● **Prompt**
Check every line below, and copy those that include "JSON".

•••

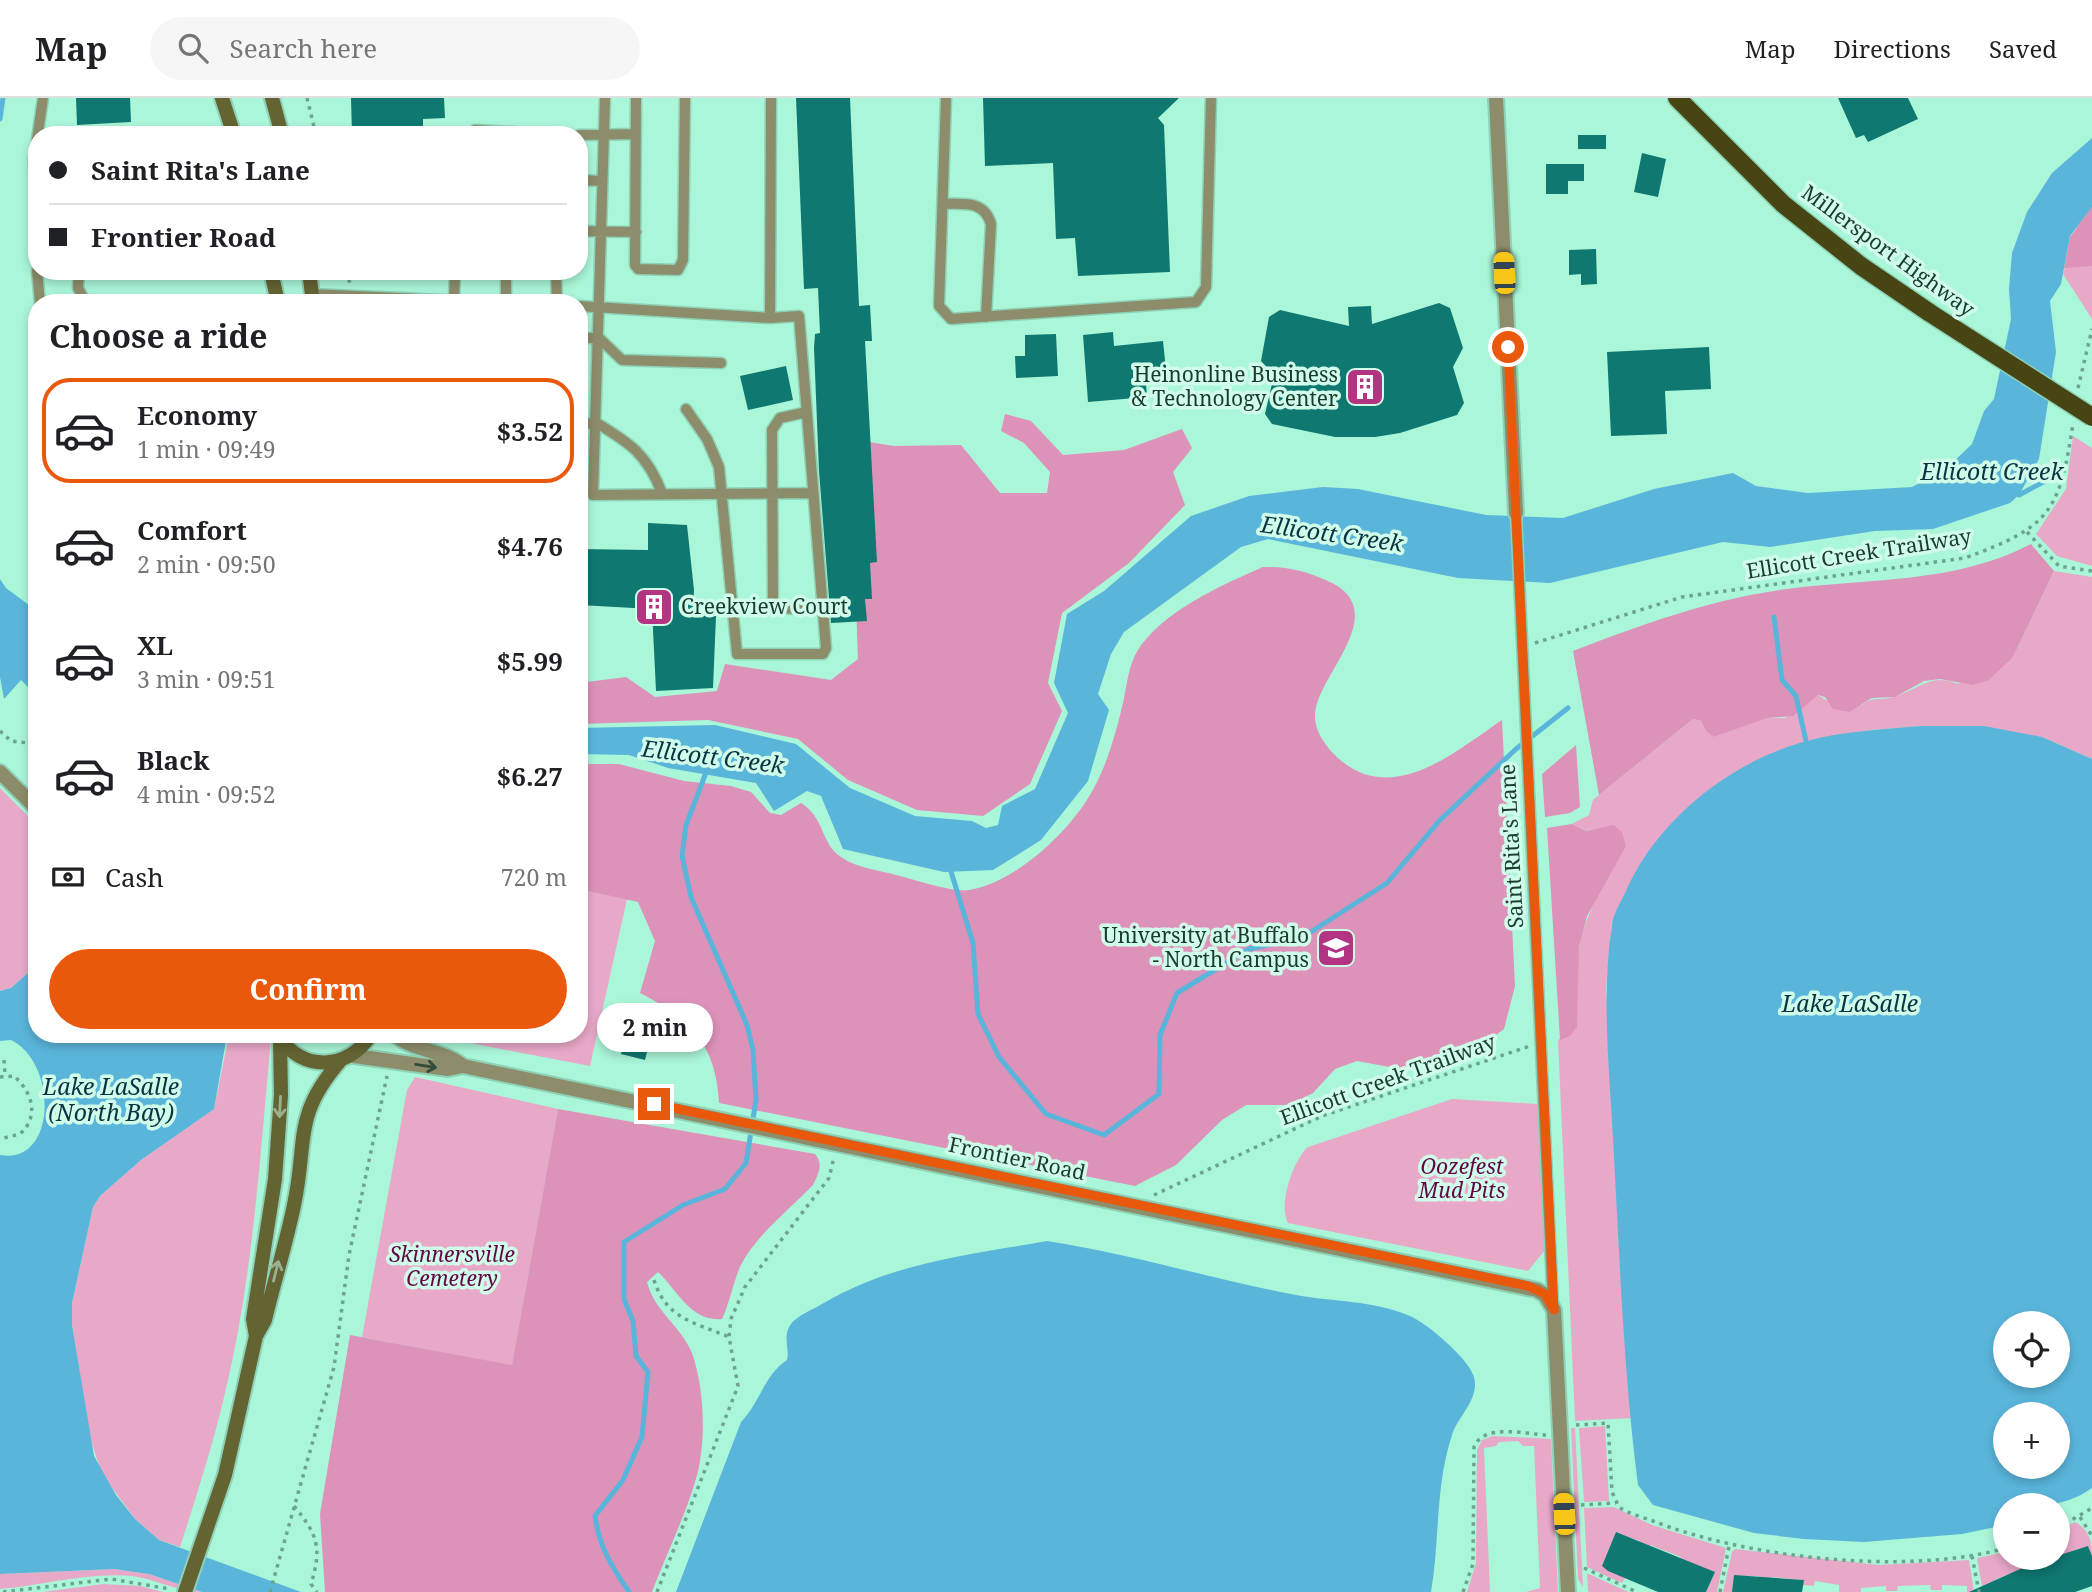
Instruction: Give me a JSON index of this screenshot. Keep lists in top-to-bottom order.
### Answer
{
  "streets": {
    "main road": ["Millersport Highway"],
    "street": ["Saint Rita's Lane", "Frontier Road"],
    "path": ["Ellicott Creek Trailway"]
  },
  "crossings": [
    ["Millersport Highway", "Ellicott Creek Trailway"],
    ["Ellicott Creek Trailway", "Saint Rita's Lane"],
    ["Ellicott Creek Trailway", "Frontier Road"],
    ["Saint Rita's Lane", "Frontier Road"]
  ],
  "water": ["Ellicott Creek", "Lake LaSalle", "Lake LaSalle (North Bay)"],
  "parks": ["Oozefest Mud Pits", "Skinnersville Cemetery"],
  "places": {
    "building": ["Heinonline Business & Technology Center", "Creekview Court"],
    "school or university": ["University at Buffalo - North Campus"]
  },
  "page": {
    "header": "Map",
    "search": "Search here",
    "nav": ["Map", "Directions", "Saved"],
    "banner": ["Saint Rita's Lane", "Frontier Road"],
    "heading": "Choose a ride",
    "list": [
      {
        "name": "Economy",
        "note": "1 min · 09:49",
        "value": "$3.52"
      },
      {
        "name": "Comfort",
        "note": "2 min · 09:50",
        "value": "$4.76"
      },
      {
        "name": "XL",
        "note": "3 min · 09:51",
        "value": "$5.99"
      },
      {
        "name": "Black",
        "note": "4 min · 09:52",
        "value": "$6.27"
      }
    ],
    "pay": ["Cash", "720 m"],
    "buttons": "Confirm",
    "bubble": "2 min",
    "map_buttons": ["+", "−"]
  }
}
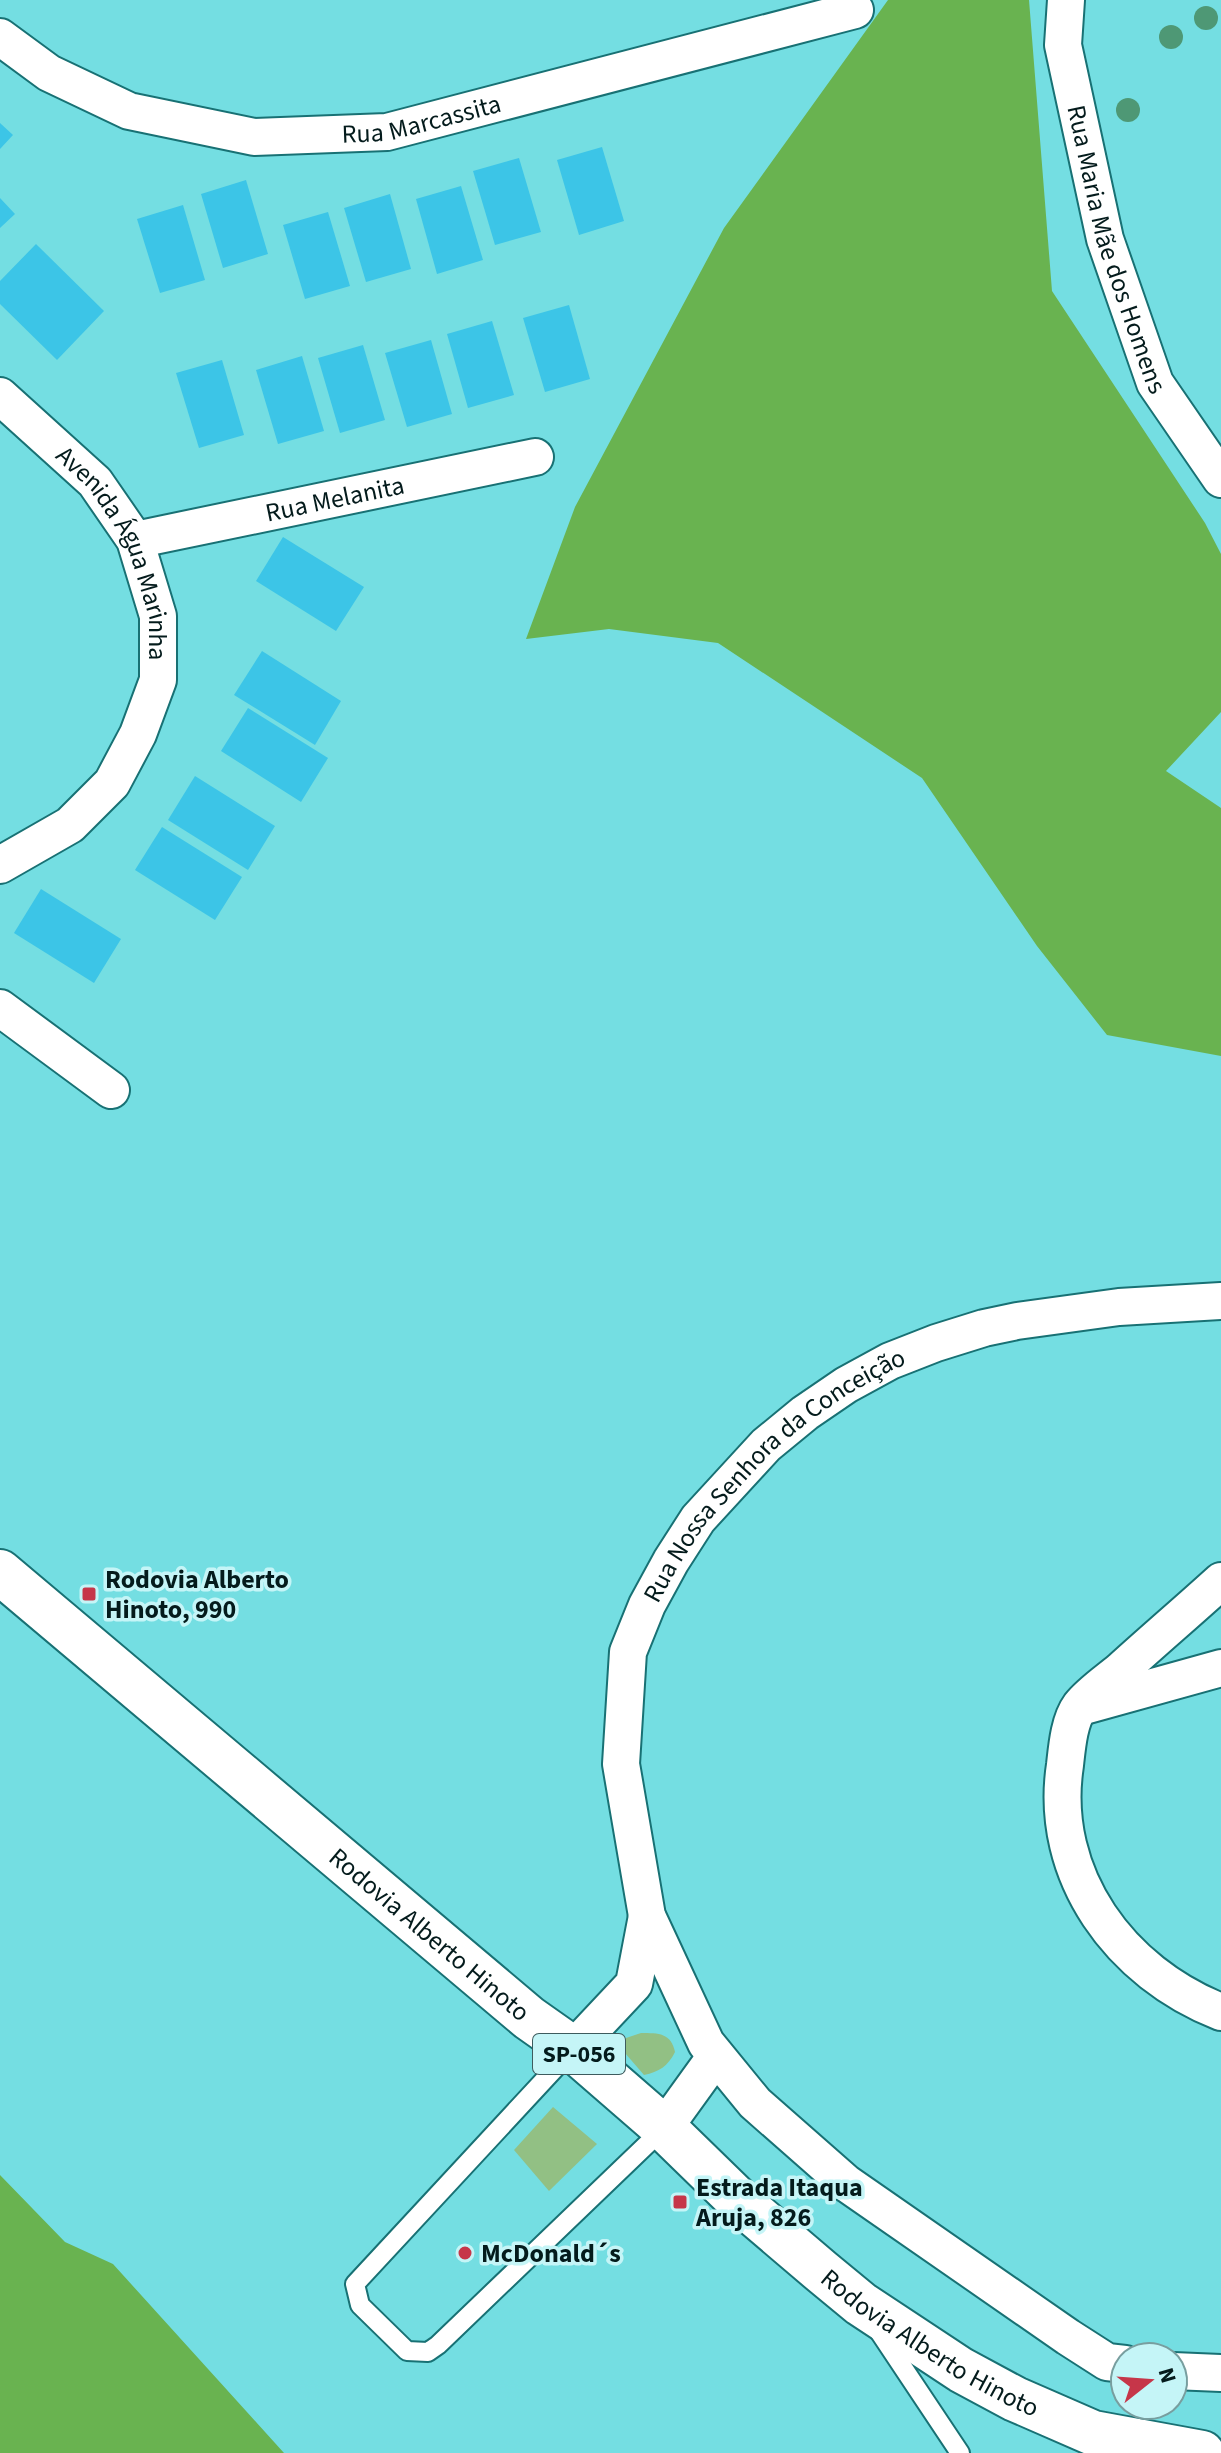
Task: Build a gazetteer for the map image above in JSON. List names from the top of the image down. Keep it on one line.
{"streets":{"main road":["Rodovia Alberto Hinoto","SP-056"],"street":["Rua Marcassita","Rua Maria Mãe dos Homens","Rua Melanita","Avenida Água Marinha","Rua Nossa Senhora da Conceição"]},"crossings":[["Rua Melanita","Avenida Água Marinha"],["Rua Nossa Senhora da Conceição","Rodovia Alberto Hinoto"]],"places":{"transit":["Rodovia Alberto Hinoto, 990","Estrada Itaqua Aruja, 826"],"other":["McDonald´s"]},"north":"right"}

•••

● **Output of the exercise**
Instruction: Give me a JSON index of this screenshot. Keep lists in top-to-bottom order.
Task: Build a gazetteer for the map image above in JSON. List names from the top of the image down. Keep it on one line.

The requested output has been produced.